Gather every line from the entries below that includes "rule".

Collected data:
____________

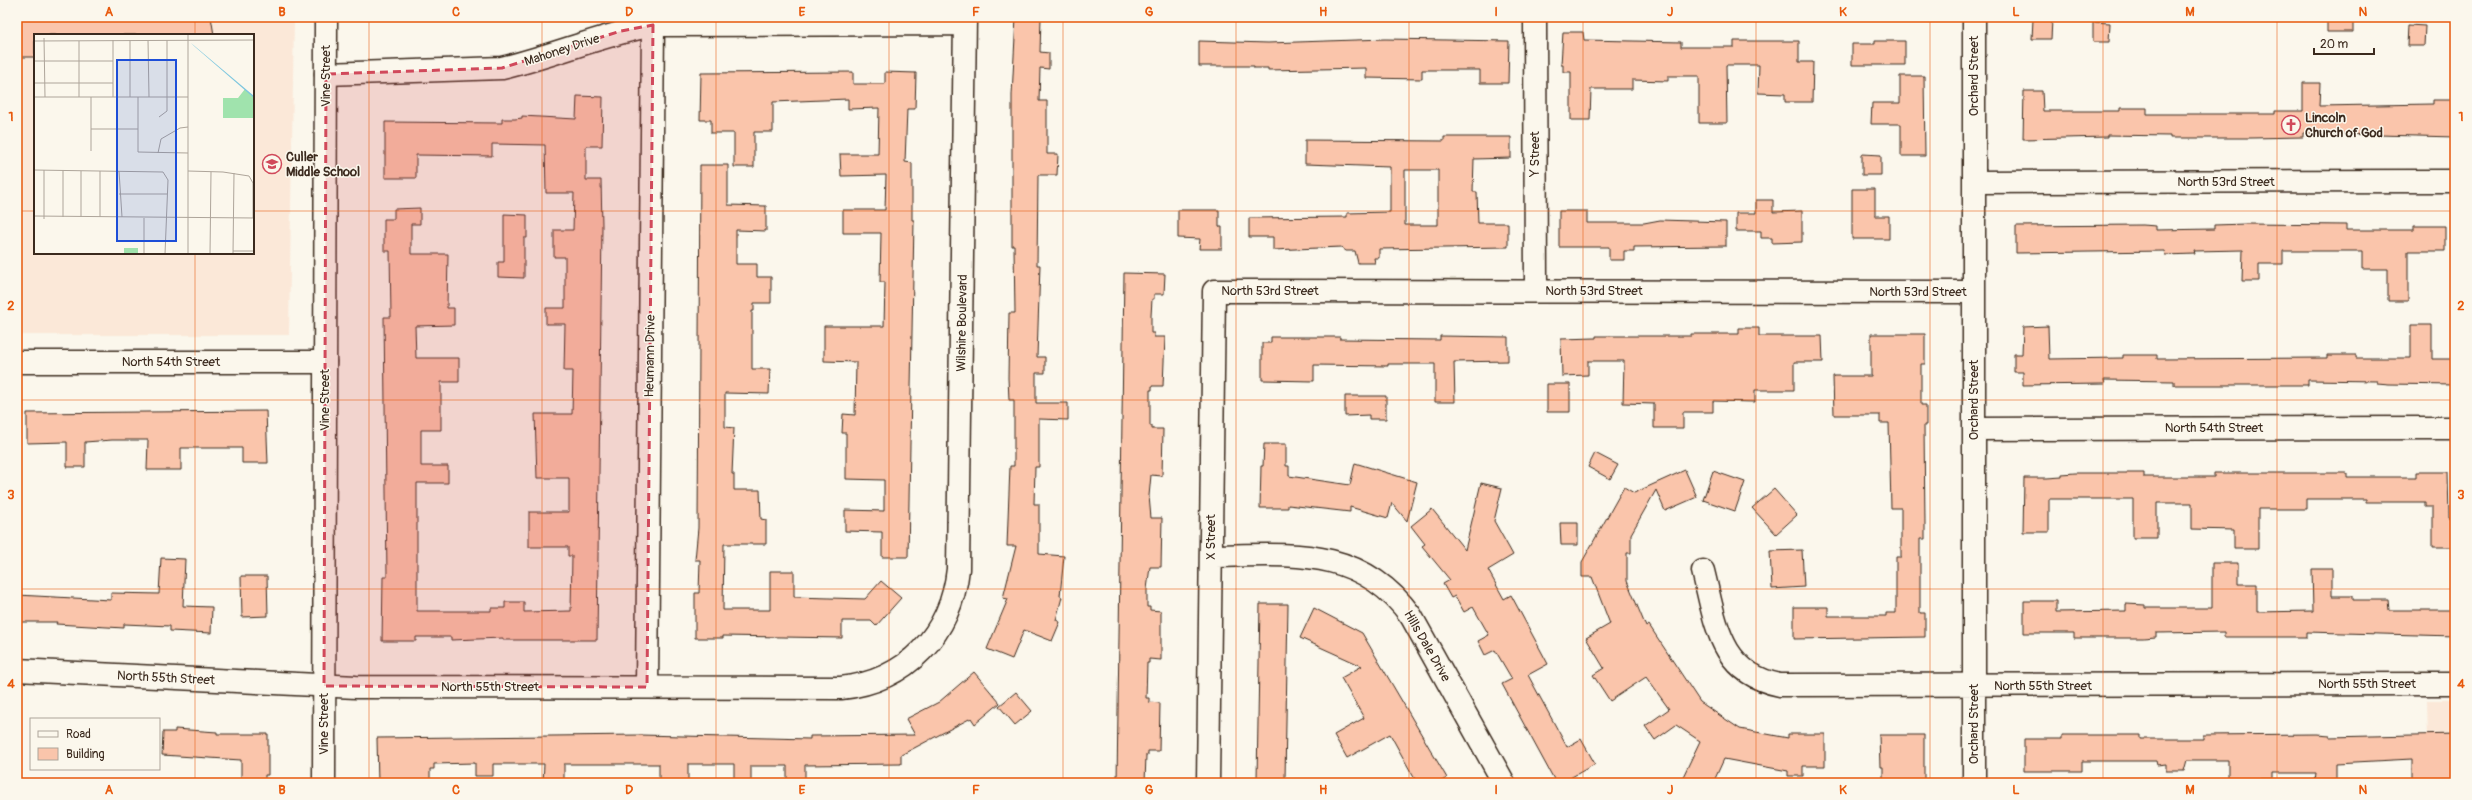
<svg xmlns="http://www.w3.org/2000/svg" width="2472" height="800" viewBox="0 0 2472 800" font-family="Pangolin,sans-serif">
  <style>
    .built { fill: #fbe8d8; fill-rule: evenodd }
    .building { fill: #fac5ab; stroke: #3b2a1e; fill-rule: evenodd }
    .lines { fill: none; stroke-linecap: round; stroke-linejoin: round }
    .minor-casing { stroke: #3b2a1e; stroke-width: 25 }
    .secondary-casing { stroke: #3b2a1e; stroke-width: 25 }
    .minor { stroke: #fbf7ec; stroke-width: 22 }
    .secondary { stroke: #fbf7ec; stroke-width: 22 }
    .marked { fill: #d1495b; fill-opacity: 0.2; stroke: #d1495b; stroke-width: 3; stroke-dasharray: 8 5; stroke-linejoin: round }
    .grid { fill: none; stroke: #e8590c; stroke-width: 1; stroke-opacity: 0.55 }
    .labels { text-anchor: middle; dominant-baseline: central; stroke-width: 3; stroke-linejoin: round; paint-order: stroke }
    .street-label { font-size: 13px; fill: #3b2a1e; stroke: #fbf7ec }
    .poi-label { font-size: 13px; font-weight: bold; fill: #3b2a1e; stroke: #fbf7ec; text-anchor: start }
    .inset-road { fill: none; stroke: #aea59a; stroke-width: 1 }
    .view { fill: #1d4ed8; fill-opacity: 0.15; stroke: #1d4ed8; stroke-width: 2 }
    .inset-edge { fill: none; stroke: #3b2a1e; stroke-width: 2 }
    .neatline { fill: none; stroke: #e8590c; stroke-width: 1.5 }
    .grid-label { font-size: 13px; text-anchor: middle; font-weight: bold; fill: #e8590c }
  </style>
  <rect width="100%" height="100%" fill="#fbf7ec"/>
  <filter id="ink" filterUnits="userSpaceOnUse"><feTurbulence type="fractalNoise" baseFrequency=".025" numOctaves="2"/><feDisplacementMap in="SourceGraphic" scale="8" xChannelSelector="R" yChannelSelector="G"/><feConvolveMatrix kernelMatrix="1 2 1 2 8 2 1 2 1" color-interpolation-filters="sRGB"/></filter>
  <g filter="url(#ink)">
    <path class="built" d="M17,17H294L289,335H17ZM35,35H253V253H35Z
      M2427,700H2455V783H2429Z"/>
    <path class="building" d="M17,17H211L214,35H35V57H17Z
      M1016,17H1041L1040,52L1049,53V69L1040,68L1039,101H1047V154H1058L1057,175H1038L1037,265H1040L1037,357H1045V373H1036V403H1068V420L1039,419V467H1035L1034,504H1039V554L1064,556L1060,596L1062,597L1056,620L1060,622L1052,641L1024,630L1012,659L987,649L1008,599L1003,598L1016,546H1007L1010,466H1014V400H1009L1008,378L1009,313H1015L1014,246H1012V95Z
      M2327,17H2353V32H2327Z
      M2033,19L2052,20L2051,39H2032Z
      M2093,22L2110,23L2109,42H2093Z
      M2408,25L2425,26L2424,46H2407Z
      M1563,32H1583L1584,40L1681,42V47H1734V41H1799V62H1813L1812,102H1785V94L1758,93L1759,65H1726L1727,123H1699V76H1668V81L1632,80V89H1591L1590,120H1571V72H1563V65H1561Z
      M1385,39L1509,41L1508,83H1480V70H1422V79L1366,78V68L1268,70V68H1254V66H1199V41L1268,43Z
      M1875,41H1905V65H1852V44H1875Z
      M853,72V84H885V72L916,73L915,109H907L905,162L912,163V220H914L908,557H882V532L845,531V510L884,511V480L846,479V433H842L843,414L855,415L856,362L824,361V326H884L885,282H880L881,233H843V210H885L886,175L841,176L840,154H878L879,108L848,109V99L773,102V132H754V167H734V133H711V120H700L701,73Z
      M1900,76H1924L1925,156H1901V124H1871L1872,103H1900Z
      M2303,83H2320L2319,106L2433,104V100H2455V137L2303,133V137L2251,138H2170V136L2107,135V137L2023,139L2024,91H2042L2043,111H2120V108H2147V114H2275V111H2303Z
      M577,96L603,97L602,146H586V180H601L602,226L597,640H503V638L451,640V637H416V641H382L383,577H387L384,317H391L390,251H384V219H394V209L420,208V224H411V254H448L447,308H454V325L415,326L416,358H459V382H441V430H421V466H448V483H417V611H491V608H505V602H524V612L571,611L572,556H568V547H529V512H569V478H537L535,414H572L573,371H564L565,324H546V308H565V257H554V230H573L574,193H546L545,145L492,144V156L416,155V178H385V122L502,123V119H515L522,118V116L576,119Z
      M1444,137H1511V158L1474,159L1473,192H1477L1478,223H1508V247L1379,249V258H1374L1375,263H1358L1355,251H1346L1341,247L1273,250V237H1249V218L1347,217V213L1390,212V167L1305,164V140L1444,141ZM1405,170H1438V225H1405Z
      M1862,154L1881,155V175H1862Z
      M700,165H728V205L766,206V231L736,230V264H757V277H771V303H754V311H752V369H770L769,394L725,393V427L734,428L732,474H734V490H760L761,519L766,520V544H724L723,610H770V571H794V597L865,599L881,581L901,598L876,626L871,621H842V638L723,636V638H695V593H699L700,560H695L698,528Z
      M1852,189H1875V216H1889V239H1852Z
      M1756,200H1773V212L1802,211V242L1772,243V238H1761V231H1736V213H1756Z
      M1178,210H1219V227H1222V249H1199L1200,239L1178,238Z
      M1559,211H1587V223H1644L1660,220L1726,222V246L1634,247V251H1624V260H1609V247H1559Z
      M504,214L527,215V238H524V278L498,277V262H504Z
      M2246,224L2346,225V230H2414V226H2445V251H2408V301H2388V269H2362V251H2283V264H2259V281H2242L2243,250L2194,251L2195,254L2165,255L2164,251L2016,253V226L2143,225L2156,226V230L2214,229V225Z
      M1124,273L1165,274L1164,294H1154V299H1152L1151,316V333H1154V337H1165L1163,386H1152V390H1150V426H1152V429H1163L1162,476L1151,475L1149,496L1151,518H1162L1161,567H1150L1147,589V607H1150V610L1161,611V660L1149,659V663H1147L1146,698H1149V702L1160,703L1159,751H1148V755H1146L1145,783H1117Z
      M2411,325H2432V359H2455V385L2389,384L2377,383V381L2308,380V385H2174V381L2104,380L2105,384L2023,385V372H2014V354H2022L2023,327L2048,326L2049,359L2123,358V355H2157V359L2327,358V355H2356V358H2411Z
      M1739,328H1759V336H1822L1823,362H1794V390H1755V402L1713,401V412H1683V428H1654V404L1623,403L1624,361H1588V375L1562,376L1561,339L1596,338V336H1691V334H1739Z
      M1871,334H1925V364H1921V405H1926V425H1924L1925,526V539H1920V613H1925V637L1794,639V607H1828V616H1886V613H1896V557H1901V508H1891L1889,423H1880V415H1834L1833,376H1871Z
      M1440,336L1508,337V361L1454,362L1455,402H1435V364H1388V366L1314,365V381L1262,380V343H1271V337H1340V339L1440,340Z
      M1547,384H1570V412H1547Z
      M1345,396H1386V419H1369V415L1345,416Z
      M266,411L268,463H242V448H181V470H147L148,440H112L85,442V467H67V442L27,443V413Z
      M1264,444H1286V466H1289V476L1350,485L1355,463L1417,482L1407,521L1392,503L1388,518L1350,507V512L1288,505V508H1260L1261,466H1263Z
      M1595,453L1618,465L1610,479L1588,467Z
      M1685,470L1697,497L1665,511L1656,490L1631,534V553H1627V581L1646,627L1649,625L1700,702L1740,729L1788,738V734H1825V766H1803V776H1788V771L1724,759L1713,783H1680L1700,741L1676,725L1655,740L1645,726L1669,709L1646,677L1610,701L1593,675L1604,668L1586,638L1610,624L1592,577H1582V562L1624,487L1634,493Z
      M1713,471L1745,482L1735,511L1703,500Z
      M2416,472H2448L2449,518H2455V547H2433V507H2425V502H2366V499H2306V509H2258V549H2234V530L2192,529V503H2157V538H2133V499H2049V532H2023L2024,478H2047L2062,477V474L2075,473H2144V477H2214V473H2347V477H2416Z
      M1481,483L1502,488L1494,521L1513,555L1488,570L1504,599L1511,595L1548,664L1528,675L1567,747L1581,739L1595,764L1561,783H1556L1502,684L1512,679L1495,650L1485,655L1478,641L1489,635L1473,607L1464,612L1455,596L1451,598L1443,584L1450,580L1422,546L1425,544L1411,526L1432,509L1465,550Z
      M1774,489L1797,515L1776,534L1752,508Z
      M1560,523H1578V545H1561Z
      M1802,550L1804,587L1772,589L1770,551Z
      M161,558L185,559L183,606L212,607L211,633L170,631V626L124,624V628L56,624L57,622H17V595L111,600V593L159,594Z
      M2212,563H2238V584H2257V612L2313,611L2312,569H2332V596H2353V600H2388L2389,610H2455V636L2307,632V637H2224V632L2156,633V637L2143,638H2074V633H2024V601H2056V612L2126,611V604L2145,605V608H2212Z
      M241,576H267L268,616L242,617Z
      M1260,604H1288L1285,780H1257Z
      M1314,608L1362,633L1447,778L1438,783H1417L1390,734L1347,758L1334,735L1364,718L1341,678L1362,666L1300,638Z
      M974,672L1000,703L975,724L971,718L901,755V764L805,765V783H787V766H751V783H734V764H688V783H659V764H564V783H543L544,764H493V776H475V763L434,764V769H430V783H378L377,738L640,735L810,739V736L915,735L906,719L939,702Z
      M1016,692L1032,711L1015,725L999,706Z
      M175,729L217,732V734H268V775H265V783H241V760L162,755L163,732H175Z
      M2317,734L2330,735V737L2455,734V783H2412V759L2336,763V783H2315L2316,773H2272V779H2244V783H2228V760H2187L2184,771H2166V764L2157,765L2156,761H2082V771H2024V739H2062V735H2141V739H2203V735Z
      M1879,735H1924V783H1883V767H1880Z"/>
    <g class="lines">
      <defs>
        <path id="minor" d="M1535,17L1536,291
          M326,74L502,68C553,56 601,35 653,25L965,24
          M1974,182L2455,181
          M17,362H325
          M1974,429L2455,428
          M1211,556C1290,555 1359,545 1411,616L1504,783
          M1703,571C1716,622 1719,673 1780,685L2455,684
          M17,670L356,687L841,688C907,681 951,634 958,569L965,17
          M647,687L653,25
          M1208,783L1214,291L1974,292
          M1974,783V17"/>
        <path id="secondary" d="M324,783L326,17"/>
      </defs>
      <use href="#minor" class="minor-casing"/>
      <use href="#secondary" class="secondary-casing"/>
      <use href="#minor" class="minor"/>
      <use href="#secondary" class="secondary"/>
    </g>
  </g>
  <path class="marked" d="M653,25L647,687L324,686L326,74L502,68L621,31Z"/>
  <path class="grid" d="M195,17V35M369,17V783M542,17V783M716,17V783M889,17V783M1063,17V783M1236,17V783M1409,17V783M1583,17V783M1756,17V783M1930,17V783M2103,17V783M2277,17V783M17,211H35M253,211H2455M195,253V783M17,400H2455M17,589H2455"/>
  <defs>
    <symbol id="church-ring" viewBox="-11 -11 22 22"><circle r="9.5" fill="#fbf7ec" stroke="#d1495b" stroke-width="1.5"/><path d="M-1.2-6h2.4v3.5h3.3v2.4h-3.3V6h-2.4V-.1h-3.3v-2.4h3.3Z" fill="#d1495b"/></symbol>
    <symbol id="school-ring" viewBox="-11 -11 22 22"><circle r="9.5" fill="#fbf7ec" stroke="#d1495b" stroke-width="1.5"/><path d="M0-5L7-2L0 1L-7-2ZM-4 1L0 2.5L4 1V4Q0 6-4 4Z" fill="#d1495b"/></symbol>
  </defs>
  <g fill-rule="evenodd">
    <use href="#church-ring" x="2280" y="114" width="22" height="22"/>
    <use href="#school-ring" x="261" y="153" width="22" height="22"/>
  </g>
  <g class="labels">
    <g class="street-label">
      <text transform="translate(562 50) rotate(-18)">Mahoney Drive</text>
      <text transform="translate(326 76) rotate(-90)">Vine Street</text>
      <text transform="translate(1974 76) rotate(-90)">Orchard Street</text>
      <text transform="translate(1535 154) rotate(-90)">Y Street</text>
      <text x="2226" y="182">North 53rd Street</text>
      <text x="1270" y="291">North 53rd Street</text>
      <text x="1594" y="291">North 53rd Street</text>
      <text x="1918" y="292">North 53rd Street</text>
      <text transform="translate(962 323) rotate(-89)">Wilshire Boulevard</text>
      <text transform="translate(650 356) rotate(-89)">Heumann Drive</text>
      <text x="171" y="362">North 54th Street</text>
      <text transform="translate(325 400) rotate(-90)">Vine Street</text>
      <text transform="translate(1974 400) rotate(-90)">Orchard Street</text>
      <text x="2214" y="428">North 54th Street</text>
      <text transform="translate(1211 537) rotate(-90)">X Street</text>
      <text transform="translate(1427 646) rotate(60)">Hills Dale Drive</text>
      <text transform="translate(166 678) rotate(3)">North 55th Street</text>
      <text x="2367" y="684">North 55th Street</text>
      <text x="2043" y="686">North 55th Street</text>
      <text x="490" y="687">North 55th Street</text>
      <text transform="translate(324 724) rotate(-90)">Vine Street</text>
      <text transform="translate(1974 724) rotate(-90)">Orchard Street</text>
    </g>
    <g class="poi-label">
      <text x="2305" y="118">Lincoln<tspan x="2305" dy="15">Church of God</tspan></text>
      <text x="286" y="157">Culler<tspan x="286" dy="15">Middle School</tspan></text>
    </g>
  </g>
  <g transform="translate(34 34)">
    <rect width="220" height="220" fill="#fbf7ec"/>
    <path d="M211,55L220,63V84H189V64H204ZM90,214H104V220H90Z" fill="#a0e3ad"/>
    <path d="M157,9L220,62V64L160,12Z" fill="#7ec7df"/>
    <path class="inset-road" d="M10,4L11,63M79,6V63M96,6V63M114,6L115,63M0,7L220,6M45,7V63M0,27H79M0,49H79M0,63H154M57,63V117M83,63V120M104,63V118L154,119M125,83L133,77V6M57,95H104M124,119L127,105L146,94L154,93M0,136L129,138L134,146L131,220M47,137V183M85,137L88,183M154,137L189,138L215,142L219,149V184M85,160H133M0,182L220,184M29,183V136M66,183V137M10,185V136M199,217H220M110,220V184M154,220V0M176,220L177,138M199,220L200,139"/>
    <path class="view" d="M83,26H142V207H83Z"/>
    <rect width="220" height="220" class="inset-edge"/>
  </g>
  <rect width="2472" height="800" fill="none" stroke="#fbf7ec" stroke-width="44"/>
  <rect x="30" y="718" width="130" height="52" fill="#fbf7ec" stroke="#aea59a"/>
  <rect x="38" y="731" width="20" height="6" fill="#fbf7ec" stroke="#aea59a"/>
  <text x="66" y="738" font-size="12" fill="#3b2a1e">Road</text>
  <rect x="38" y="748" width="20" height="12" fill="#fac5ab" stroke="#aea59a"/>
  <text x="66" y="758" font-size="12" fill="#3b2a1e">Building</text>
  <path d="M2314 48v6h60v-6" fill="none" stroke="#3b2a1e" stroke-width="2"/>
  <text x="2320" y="48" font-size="12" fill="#3b2a1e" stroke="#fbf7ec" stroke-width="3" paint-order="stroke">20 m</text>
  <rect x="22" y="22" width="2428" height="756" class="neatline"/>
  <g class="grid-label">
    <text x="109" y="16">A</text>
    <text x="282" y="16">B</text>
    <text x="456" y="16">C</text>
    <text x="629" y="16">D</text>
    <text x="802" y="16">E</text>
    <text x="976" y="16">F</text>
    <text x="1149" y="16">G</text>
    <text x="1323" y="16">H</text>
    <text x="1496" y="16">I</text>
    <text x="1670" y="16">J</text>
    <text x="1843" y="16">K</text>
    <text x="2016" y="16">L</text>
    <text x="2190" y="16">M</text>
    <text x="2363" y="16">N</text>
    <text x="11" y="121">1</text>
    <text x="2461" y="121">1</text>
    <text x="11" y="310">2</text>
    <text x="2461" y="310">2</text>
    <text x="11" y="499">3</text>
    <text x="2461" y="499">3</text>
    <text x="11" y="688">4</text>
    <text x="2461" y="688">4</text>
    <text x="109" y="794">A</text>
    <text x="282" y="794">B</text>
    <text x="456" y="794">C</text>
    <text x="629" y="794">D</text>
    <text x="802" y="794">E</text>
    <text x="976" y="794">F</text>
    <text x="1149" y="794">G</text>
    <text x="1323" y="794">H</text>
    <text x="1496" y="794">I</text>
    <text x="1670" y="794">J</text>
    <text x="1843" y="794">K</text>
    <text x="2016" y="794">L</text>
    <text x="2190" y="794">M</text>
    <text x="2363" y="794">N</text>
  </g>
</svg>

____________

## Answer to the exercise:
    .built { fill: #fbe8d8; fill-rule: evenodd }
    .building { fill: #fac5ab; stroke: #3b2a1e; fill-rule: evenodd }
  <g fill-rule="evenodd">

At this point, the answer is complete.